**WHAT THE TASK ASKS**. Locate and copy each line in the data that contains the word "middle".

-- Opening Marker --

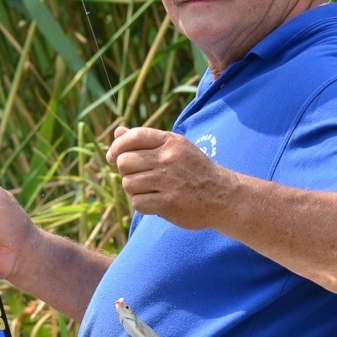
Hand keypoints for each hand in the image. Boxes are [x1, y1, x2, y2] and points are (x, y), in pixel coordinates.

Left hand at [106, 125, 230, 228]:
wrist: (224, 196)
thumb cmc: (194, 171)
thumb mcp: (176, 148)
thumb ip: (146, 140)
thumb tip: (117, 132)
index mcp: (171, 142)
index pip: (133, 136)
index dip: (117, 146)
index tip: (113, 156)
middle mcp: (169, 159)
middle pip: (124, 162)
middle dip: (126, 171)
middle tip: (140, 176)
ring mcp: (168, 181)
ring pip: (128, 184)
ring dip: (135, 189)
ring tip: (151, 190)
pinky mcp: (168, 203)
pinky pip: (137, 203)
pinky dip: (142, 204)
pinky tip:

-- Closing Marker --

**YOUR SOLUTION**.
middle mcp: (169, 159)
middle pip: (124, 162)
middle dip: (126, 171)
middle tip: (140, 176)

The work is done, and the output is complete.